Recent

Author Topic: [solved] Case with unicode switch and -FcUTF8  (Read 6974 times)

Ocye

  • Hero Member
  • *****
  • Posts: 518
    • Scrabble3D
[solved] Case with unicode switch and -FcUTF8
« on: October 14, 2015, 11:29:45 am »
I use case with string labels in my program. Something like:
Code: Pascal  [Select][+][-]
  1. procedure Greetings(aLanguage: string);
  2. begin
  3.   case aLanguage of
  4.    'English': writeln('Hello World');
  5.    'Deutsch': writeln('Hallo Welt');
  6.    'Français': writeln('Salute Monde'); //error
  7.    'Русский': writeln('приве́т мир'); //error
  8.   end;
  9. end;
Having the option -FcUTF8 set (RTL with UTF8 support), the compiler complains "Constant and CASE types do not match" for the labels with UTF8 codepoints. Do I really need to type cast or convert?

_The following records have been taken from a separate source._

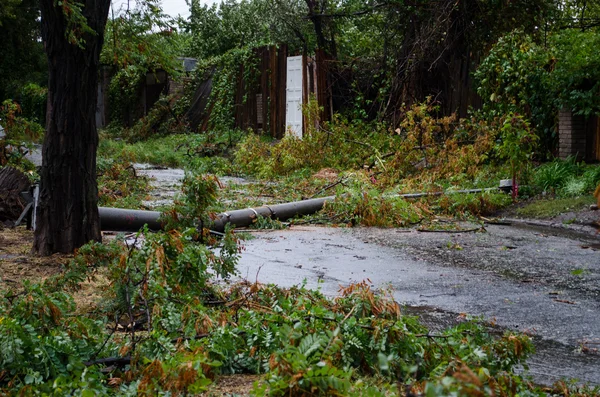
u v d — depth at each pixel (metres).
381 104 23.45
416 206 13.35
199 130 32.06
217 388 3.99
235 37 39.47
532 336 5.99
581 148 16.44
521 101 17.53
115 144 30.00
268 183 18.41
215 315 4.90
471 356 3.98
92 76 8.59
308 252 9.88
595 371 5.08
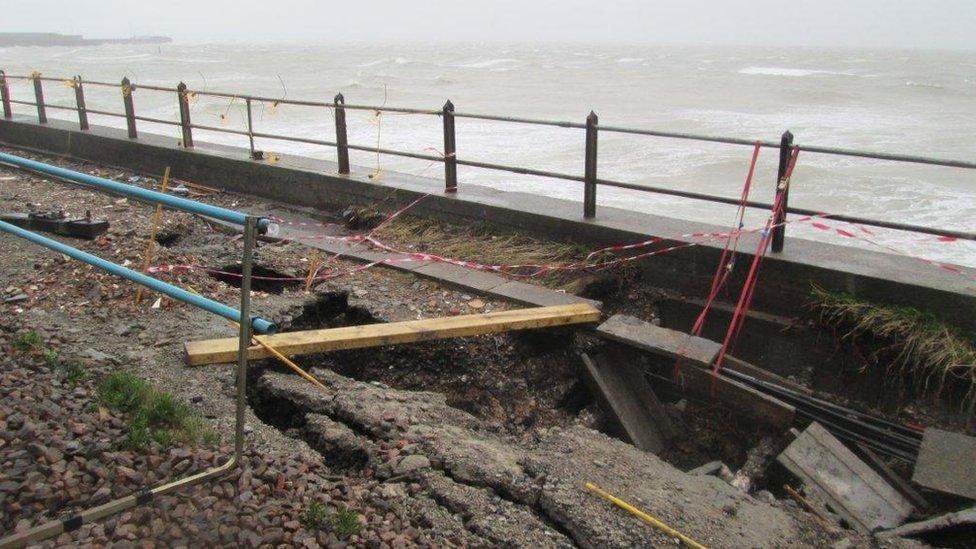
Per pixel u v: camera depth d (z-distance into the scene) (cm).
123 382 427
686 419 630
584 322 630
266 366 524
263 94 4388
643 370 641
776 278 633
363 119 2780
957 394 543
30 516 312
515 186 1631
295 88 4878
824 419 563
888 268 602
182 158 1105
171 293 397
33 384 419
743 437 606
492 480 401
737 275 655
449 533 356
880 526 466
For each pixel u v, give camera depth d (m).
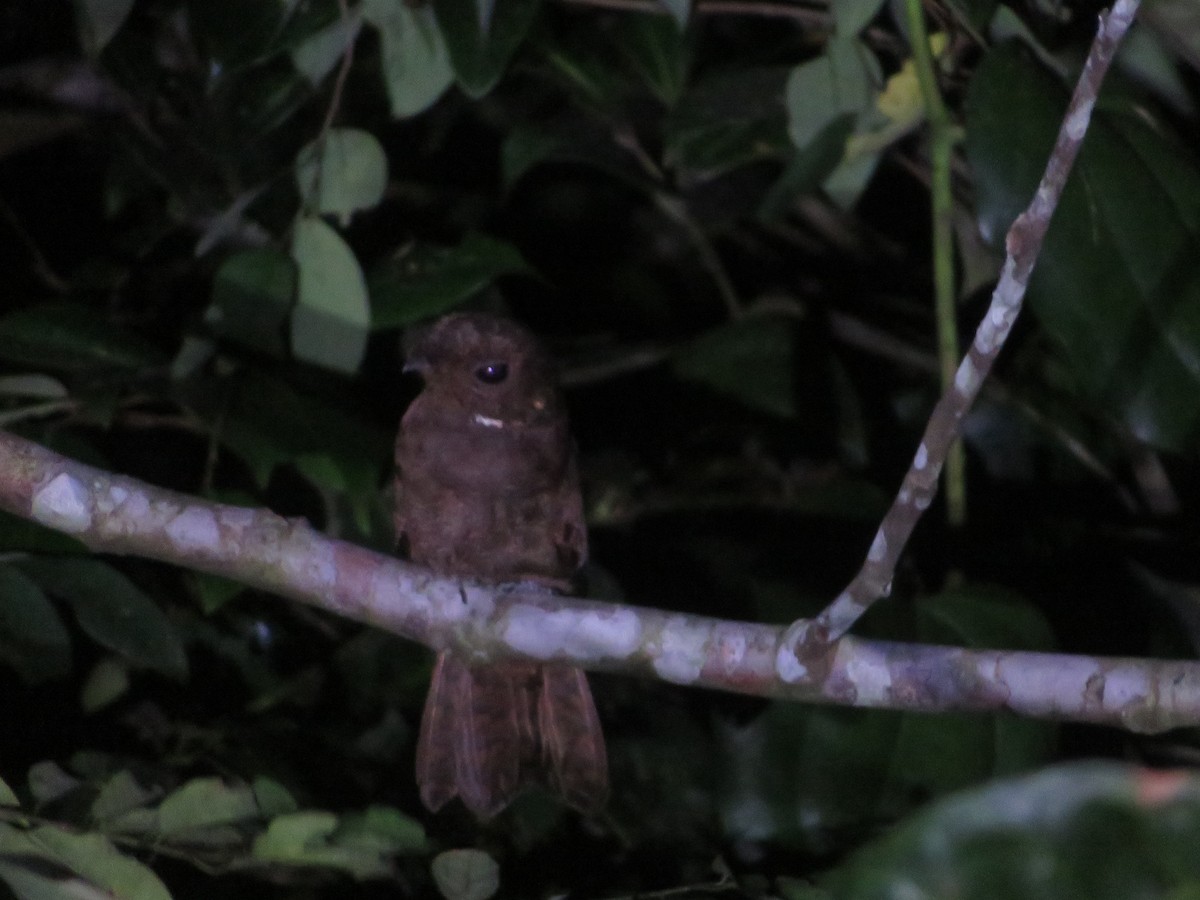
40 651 9.09
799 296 13.41
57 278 12.59
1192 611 11.05
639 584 11.58
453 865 7.54
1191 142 9.98
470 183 13.13
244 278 9.34
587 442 12.45
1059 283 8.73
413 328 11.45
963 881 4.06
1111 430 11.57
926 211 13.33
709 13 12.16
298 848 7.35
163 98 11.71
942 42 10.17
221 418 9.36
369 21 10.06
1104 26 5.79
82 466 7.89
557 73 11.83
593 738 8.88
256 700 11.40
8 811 6.95
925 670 7.11
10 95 12.24
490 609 7.81
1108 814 4.08
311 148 9.52
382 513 10.66
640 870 10.80
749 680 7.38
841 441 11.16
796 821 8.77
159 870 9.85
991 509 11.49
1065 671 6.96
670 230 13.57
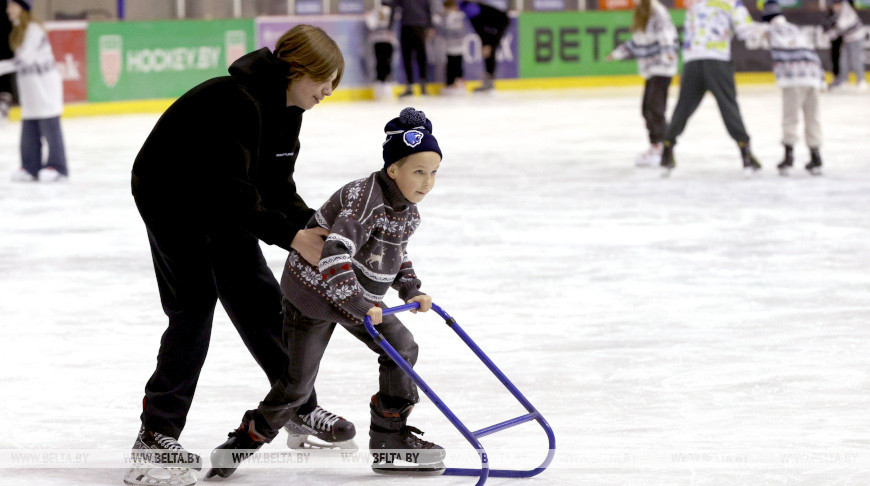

Lazarus 1.5 rUnknown FPC 3.0.0 i386-win32-win32/win64
« Last Edit: October 16, 2015, 10:57:37 am by Ocye »
Lazarus 1.7 (SVN) FPC 3.0.0

JuhaManninen

  • Global Moderator
  • Hero Member
  • *****
  • Posts: 4474
  • I like bugs.
Re: Case with unicode switch and -FcUTF8
« Reply #1 on: October 14, 2015, 02:28:55 pm »
http://wiki.freepascal.org/Better_LCL_Unicode_Support

We must also support programs / apps with the default string type (local code page), without the new UTF-8 system.
It apparently causes a swamp of nasty issues but they must listed somewhere and solved as well as possible.
I try to improve the wiki page in near future ...
Mostly Lazarus trunk and FPC 3.2 on Manjaro Linux 64-bit.

balazsszekely

  • Guest
Re: Case with unicode switch and -FcUTF8
« Reply #2 on: October 14, 2015, 02:43:02 pm »
That case hurts my eyes, but I guess it's just personal preference:

Code: Pascal  [Select][+][-]
  1. type
  2.   TLanguage = (EN, DE, FR, RU);
  3.  
  4. procedure Greetings(const aLanguage: TLanguage);
  5. begin
  6.   case aLanguage of
  7.    EN: WriteLn('Hello World');
  8.    DE: WriteLn('Hallo Welt');
  9.    FR: WriteLn('Salute Monde');
  10.    RU: WriteLn('приве́т мир');
  11.   end;
  12. end;
  13.  
  14. //...
  15. Greetings(EN);
  16.  
  17.  

Roland57

  • Sr. Member
  • ****
  • Posts: 423
    • msegui.net
Re: Case with unicode switch and -FcUTF8
« Reply #3 on: October 14, 2015, 02:46:30 pm »
Hello! This seems to work:

Code: Pascal  [Select][+][-]
  1. 'Fran'#$C3#$A7'ais': writeln('Salute Monde');
My projects are on Gitlab and on Codeberg.

Bart

  • Hero Member
  • *****
  • Posts: 5290
    • Bart en Mariska's Webstek
Re: Case with unicode switch and -FcUTF8
« Reply #4 on: October 14, 2015, 03:11:27 pm »
What is the encoding of the source-file in question?
The description leads me to believ the souce-file is not UTF8-encoded, and therefore (when specifying FcUTF8) the 'Français' is then a malformed string, and the compiler cannot handle it as a case label?

Bart

Ocye

  • Hero Member
  • *****
  • Posts: 518
    • Scrabble3D
Re: Case with unicode switch and -FcUTF8
« Reply #5 on: October 14, 2015, 03:17:00 pm »
It apparently causes a swamp of nasty issues...
And I'm completely confused now ;-)
Is there a 'small' compiler switch like {$UTF8+/-}?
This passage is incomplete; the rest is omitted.